Directions: Pick out every line in the records that contains the string "British", matching case exactly.

Collected data:
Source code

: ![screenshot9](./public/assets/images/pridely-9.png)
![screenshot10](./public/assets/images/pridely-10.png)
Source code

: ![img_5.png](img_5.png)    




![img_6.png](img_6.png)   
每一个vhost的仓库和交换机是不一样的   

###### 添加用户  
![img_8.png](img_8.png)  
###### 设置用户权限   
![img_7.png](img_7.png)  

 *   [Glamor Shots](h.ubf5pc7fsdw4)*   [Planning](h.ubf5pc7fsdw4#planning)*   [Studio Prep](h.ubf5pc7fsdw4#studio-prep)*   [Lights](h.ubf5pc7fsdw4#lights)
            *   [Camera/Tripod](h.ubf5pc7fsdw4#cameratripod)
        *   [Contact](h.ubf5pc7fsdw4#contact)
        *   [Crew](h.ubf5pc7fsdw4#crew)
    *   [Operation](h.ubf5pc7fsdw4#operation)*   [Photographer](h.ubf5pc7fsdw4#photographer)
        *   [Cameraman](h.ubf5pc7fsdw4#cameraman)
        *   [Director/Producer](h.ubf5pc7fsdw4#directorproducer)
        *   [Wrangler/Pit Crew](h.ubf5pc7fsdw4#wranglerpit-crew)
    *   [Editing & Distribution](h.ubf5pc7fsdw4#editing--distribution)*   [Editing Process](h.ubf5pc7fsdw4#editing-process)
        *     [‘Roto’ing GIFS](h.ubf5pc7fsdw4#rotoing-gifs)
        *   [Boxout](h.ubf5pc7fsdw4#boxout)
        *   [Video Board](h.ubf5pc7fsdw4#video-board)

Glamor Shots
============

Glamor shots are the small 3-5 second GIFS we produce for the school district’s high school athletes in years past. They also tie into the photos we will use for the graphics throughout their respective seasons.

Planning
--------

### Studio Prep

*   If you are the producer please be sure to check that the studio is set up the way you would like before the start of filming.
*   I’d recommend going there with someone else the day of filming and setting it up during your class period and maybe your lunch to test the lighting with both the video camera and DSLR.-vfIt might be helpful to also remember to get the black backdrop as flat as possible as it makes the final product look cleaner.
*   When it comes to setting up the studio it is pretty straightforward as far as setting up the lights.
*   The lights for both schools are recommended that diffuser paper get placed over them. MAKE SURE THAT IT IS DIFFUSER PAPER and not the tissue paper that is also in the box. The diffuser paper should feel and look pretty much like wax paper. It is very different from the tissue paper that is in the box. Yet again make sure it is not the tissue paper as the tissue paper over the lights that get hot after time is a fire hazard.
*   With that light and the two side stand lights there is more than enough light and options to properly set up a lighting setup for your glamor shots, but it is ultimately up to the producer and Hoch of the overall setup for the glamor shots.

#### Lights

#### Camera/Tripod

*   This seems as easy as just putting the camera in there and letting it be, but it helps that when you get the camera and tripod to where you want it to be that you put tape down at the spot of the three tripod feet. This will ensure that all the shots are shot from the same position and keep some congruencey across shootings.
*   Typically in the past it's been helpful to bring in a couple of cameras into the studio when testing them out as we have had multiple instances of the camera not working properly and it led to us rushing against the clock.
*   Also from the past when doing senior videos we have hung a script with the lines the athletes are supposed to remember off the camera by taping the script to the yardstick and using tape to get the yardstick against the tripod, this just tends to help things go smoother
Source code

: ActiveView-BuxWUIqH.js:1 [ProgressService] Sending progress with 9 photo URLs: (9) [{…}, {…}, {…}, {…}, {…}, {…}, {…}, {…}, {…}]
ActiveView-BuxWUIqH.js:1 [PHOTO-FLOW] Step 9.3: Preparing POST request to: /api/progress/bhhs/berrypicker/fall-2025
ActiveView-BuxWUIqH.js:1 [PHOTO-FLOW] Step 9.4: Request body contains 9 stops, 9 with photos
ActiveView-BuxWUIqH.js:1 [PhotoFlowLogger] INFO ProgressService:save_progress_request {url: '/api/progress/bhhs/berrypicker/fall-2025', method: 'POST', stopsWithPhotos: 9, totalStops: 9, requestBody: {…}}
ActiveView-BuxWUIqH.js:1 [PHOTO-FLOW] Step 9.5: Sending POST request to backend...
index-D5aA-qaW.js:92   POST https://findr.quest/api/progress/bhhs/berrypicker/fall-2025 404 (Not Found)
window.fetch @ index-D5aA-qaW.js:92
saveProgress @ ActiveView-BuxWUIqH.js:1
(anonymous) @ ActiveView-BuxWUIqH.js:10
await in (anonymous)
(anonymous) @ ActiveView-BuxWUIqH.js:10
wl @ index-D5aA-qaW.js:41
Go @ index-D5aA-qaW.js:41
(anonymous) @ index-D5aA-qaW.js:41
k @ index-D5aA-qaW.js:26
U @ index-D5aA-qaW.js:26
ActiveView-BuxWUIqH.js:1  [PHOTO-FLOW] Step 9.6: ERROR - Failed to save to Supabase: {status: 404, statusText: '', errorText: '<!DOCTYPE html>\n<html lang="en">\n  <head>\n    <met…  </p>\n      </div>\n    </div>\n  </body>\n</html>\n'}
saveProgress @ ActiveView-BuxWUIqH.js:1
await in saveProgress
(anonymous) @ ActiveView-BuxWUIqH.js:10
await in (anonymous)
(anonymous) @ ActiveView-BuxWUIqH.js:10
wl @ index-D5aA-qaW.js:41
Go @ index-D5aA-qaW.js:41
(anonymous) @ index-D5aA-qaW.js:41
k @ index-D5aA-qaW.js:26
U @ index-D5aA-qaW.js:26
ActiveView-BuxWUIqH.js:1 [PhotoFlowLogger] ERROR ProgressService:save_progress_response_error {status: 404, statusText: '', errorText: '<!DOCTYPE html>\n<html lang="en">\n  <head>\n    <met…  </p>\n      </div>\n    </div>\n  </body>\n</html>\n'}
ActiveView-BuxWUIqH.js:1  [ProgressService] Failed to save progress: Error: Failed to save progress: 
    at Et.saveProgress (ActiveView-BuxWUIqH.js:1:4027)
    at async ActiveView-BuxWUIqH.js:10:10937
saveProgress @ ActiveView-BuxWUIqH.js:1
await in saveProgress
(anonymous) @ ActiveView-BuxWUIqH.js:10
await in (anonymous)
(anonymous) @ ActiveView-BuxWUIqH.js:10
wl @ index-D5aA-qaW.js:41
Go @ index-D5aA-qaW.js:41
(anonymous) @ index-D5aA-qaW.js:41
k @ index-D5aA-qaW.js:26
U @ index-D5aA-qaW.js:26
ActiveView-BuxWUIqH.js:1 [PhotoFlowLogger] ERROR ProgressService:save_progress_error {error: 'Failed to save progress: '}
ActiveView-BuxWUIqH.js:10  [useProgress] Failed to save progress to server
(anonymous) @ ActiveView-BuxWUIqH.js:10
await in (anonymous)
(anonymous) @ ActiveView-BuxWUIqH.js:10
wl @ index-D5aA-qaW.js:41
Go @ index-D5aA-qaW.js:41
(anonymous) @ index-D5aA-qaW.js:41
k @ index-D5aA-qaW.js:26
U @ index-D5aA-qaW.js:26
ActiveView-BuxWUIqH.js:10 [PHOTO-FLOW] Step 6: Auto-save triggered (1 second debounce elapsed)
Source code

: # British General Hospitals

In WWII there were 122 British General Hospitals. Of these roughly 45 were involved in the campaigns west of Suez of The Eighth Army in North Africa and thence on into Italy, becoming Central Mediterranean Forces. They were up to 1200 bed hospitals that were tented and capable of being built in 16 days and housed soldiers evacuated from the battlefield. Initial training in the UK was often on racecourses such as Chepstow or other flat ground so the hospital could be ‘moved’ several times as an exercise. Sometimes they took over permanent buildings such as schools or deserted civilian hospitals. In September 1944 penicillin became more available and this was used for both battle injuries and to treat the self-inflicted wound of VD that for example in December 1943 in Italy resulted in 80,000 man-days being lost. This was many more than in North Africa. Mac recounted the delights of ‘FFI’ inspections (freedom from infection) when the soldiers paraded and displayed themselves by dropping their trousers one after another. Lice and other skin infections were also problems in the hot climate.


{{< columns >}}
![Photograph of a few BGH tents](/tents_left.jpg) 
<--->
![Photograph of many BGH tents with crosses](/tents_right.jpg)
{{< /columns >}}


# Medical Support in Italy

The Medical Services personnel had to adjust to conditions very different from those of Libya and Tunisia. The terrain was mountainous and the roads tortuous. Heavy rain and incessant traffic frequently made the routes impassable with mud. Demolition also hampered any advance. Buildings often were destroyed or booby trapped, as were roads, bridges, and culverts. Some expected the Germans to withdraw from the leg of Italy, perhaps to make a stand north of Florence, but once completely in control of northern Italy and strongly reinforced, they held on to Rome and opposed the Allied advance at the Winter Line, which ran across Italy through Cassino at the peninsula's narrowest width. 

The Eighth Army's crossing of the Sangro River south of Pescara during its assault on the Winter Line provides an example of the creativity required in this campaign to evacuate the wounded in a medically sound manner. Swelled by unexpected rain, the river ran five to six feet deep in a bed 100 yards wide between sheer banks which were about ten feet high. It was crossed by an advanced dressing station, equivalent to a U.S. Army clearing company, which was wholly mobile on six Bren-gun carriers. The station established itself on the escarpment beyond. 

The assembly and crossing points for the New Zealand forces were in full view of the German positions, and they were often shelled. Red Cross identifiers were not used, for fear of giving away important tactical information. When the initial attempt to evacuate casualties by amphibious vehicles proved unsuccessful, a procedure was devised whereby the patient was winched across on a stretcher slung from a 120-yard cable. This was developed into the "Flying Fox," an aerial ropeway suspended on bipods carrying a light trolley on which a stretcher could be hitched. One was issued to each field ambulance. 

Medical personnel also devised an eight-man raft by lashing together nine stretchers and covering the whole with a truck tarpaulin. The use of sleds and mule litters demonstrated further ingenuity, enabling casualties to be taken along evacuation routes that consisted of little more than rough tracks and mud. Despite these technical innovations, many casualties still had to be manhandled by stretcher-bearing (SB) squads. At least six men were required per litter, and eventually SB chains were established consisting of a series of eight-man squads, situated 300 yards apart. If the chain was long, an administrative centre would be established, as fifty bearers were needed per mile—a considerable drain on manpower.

Exercise output:
: # British General Hospitals
In WWII there were 122 British General Hospitals. Of these roughly 45 were involved in the campaigns west of Suez of The Eighth Army in North Africa and thence on into Italy, becoming Central Mediterranean Forces. They were up to 1200 bed hospitals that were tented and capable of being built in 16 days and housed soldiers evacuated from the battlefield. Initial training in the UK was often on racecourses such as Chepstow or other flat ground so the hospital could be ‘moved’ several times as an exercise. Sometimes they took over permanent buildings such as schools or deserted civilian hospitals. In September 1944 penicillin became more available and this was used for both battle injuries and to treat the self-inflicted wound of VD that for example in December 1943 in Italy resulted in 80,000 man-days being lost. This was many more than in North Africa. Mac recounted the delights of ‘FFI’ inspections (freedom from infection) when the soldiers paraded and displayed themselves by dropping their trousers one after another. Lice and other skin infections were also problems in the hot climate.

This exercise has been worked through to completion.